Zomato reported strong Q4FY24 results, however shares of the company plummeted as much as 6% in early trade. That’s all there is to it.
To Put It Briefly
1.] Despite excellent Q4 performance, Zomato shares decline.
2.] Early trading saw a 6% decline in shares.
3.] Many brokerages enhance their target prices while maintaining an optimistic view.
Even after the firm revealed impressive Q4 numbers the day before, shares of the massive online meal delivery company Zomato plummeted on Tuesday.
After plunging as much as 6% in early trading, Zomato shares recovered to close 1.63% lower at Rs 190.55 at approximately 10:45 am.
In comparison to a deficit of Rs 188 crore during the same time last year, the company recorded a consolidated net profit of Rs 175 crore. Its operating income was Rs 3,562 crore as opposed to Rs 2,056 crore during the same time last year.
Furthermore, Blinkit, Zomato’s fast-commerce venture, reached operational EBITDA breakeven in March 2024.
Zomato’s stock dropped today despite the company’s strong success in the March quarter. According to market analysts, this can be the result of profit booking and continuous market volatility.
Higher employee stock ownership plan (ESOP) charges could have contributed to the reduction as well. It should be mentioned that the business is asking shareholders to approve a new ESOP scheme that will involve 18.2 crore shares, valued at more than Rs 3,500 crore.
Nonetheless, a number of brokerages have boosted their target prices and maintained their bullish outlook on Zomato stock.
The management of Emkay Global stated in a note that the company is enthusiastic on Blinkit and plans to keep adjusted EBITDA levels near break-even throughout the upcoming quarters.
It stated that by the end of the fiscal year 2025, Blinkit hopes to have 1,000 dark stores, up from 525 at the end of the March quarter of 2024.

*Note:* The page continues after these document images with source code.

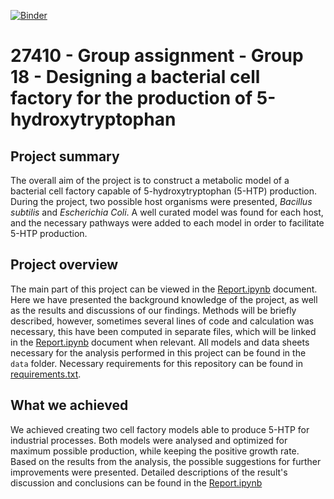 [![Binder](https://mybinder.org/badge_logo.svg)](https://mybinder.org/v2/gh/27410/27410-2020-group-project-group18_5-htp_production/main)

# 27410 - Group assignment - Group 18 - Designing a bacterial cell factory for the production of 5-hydroxytryptophan

## Project summary 
The overall aim of the project is to construct a metabolic model of a bacterial cell factory capable of 5-hydroxytryptophan (5-HTP) production. During the project, two possible host organisms were presented, *Bacillus subtilis* and *Escherichia Coli*. A well curated model was found for each host, and the necessary pathways were added to each model in order to facilitate 5-HTP production.

## Project overview
The main part of this project can be viewed in the [Report.ipynb](Report.ipynb) document. Here we have presented the background knowledge of the project, as well as the results and discussions of our findings. Methods will be briefly described, however, sometimes several lines of code and calculation was necessary, this have been computed in separate files, which will be linked in the [Report.ipynb](Report.ipynb) document when relevant. All models and data sheets necessary for the analysis performed in this project can be found in the `data` folder. Necessary requirements for this repository can be found in [requirements.txt](requirements.txt).

## What we achieved
We achieved creating two cell factory models able to produce 5-HTP for industrial processes. Both models were analysed and optimized for maximum possible production, while keeping the positive growth rate. Based on the results from the analysis, the possible suggestions for further improvements were presented. Detailed descriptions of the result's discussion and conclusions can be found in the [Report.ipynb](Report.ipynb)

The brokerage went on to say that because Blinkit is currently under-represented in these areas, it believes there are significant growth prospects in the top eight cities, where the majority of this expansion is anticipated to take place.
In the meantime, Nuvama Institutional Equities raised Zomato’s stock, pointing to the company’s ambitious goals for growth and expansion. According to the statement, the company’s choice to increase the number of dark stores represents a significant change in expectations and strategic positioning for Blinkit in the rapid commerce industry.

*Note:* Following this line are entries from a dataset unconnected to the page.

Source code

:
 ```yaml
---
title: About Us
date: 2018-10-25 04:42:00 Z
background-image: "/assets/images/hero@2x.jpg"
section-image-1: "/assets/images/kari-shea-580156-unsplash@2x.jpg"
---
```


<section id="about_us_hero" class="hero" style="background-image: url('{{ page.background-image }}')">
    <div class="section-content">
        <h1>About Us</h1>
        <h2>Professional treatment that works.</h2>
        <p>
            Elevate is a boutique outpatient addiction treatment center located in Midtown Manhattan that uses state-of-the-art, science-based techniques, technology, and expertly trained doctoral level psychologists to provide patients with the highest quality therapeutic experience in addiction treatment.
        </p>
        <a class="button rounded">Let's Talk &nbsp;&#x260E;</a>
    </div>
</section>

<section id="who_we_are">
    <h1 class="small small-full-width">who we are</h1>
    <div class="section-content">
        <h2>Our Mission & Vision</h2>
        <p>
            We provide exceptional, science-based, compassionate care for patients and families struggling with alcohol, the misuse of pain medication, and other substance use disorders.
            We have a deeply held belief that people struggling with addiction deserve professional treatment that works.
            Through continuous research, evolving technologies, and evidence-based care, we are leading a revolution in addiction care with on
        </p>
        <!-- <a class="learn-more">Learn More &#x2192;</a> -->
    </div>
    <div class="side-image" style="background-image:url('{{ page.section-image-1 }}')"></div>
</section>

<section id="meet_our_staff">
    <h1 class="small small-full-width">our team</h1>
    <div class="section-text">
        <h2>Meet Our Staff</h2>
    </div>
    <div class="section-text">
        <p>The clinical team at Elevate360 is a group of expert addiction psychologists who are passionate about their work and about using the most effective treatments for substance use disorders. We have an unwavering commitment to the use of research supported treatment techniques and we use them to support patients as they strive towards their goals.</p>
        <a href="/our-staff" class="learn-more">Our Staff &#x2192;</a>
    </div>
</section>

Although this will have an immediate negative effect on profitability, Nuvama stated that Blinkit will become the undisputed leader in fast commerce, valuing the company at $13 billion and Zomato’s food delivery at $10 billion.
The firm has kept its ‘buy’ recommendation in place and raised its target price for the company from Rs 180 to Rs 245.
Brokerage company CLSA has likewise kept its “buy” rating on Zomato stock in the interim. Citing Blinkit’s development and the company’s focus on growing the fast commerce segment, CLSA has raised its target price to Rs 248.
Citi, which has a ‘buy’ rating on Zomato, stated that the business is still on track to meet its first-quarter FY25 guidance and that it achieved adjusted EBITDA breakeven in rapid commerce for the March quarter.
In view of Zomato’s rapid expansion of its dark-store footprint in fast commerce, the brokerage has raised its target price to Rs 235 per share. It now expects continuous adjusted EBITDA breakeven in this sector until FY25.
Bernstein increased its goal for Blinkit to Rs 230 per share and commended its remarkable performance while keeping a “outperform” rating on Zomato.
It reaffirmed the company’s belief that Zomato’s fast-growing commerce division will soon cross the breakeven point and emphasized the company’s dedication to expansion, with a long-term adjusted EBITDA target of 4-5%.
Jefferies confirmed its ‘buy’ recommendation and noted Zomato’s outstanding year-over-year performance, but cautioned that investor expectations remain high.
With the rapid breakeven point in commerce for the March quarter and the expectation of rapid expansion due to the near-doubling of the number of stores in the upcoming year, the brokerage has increased its objective to Rs230.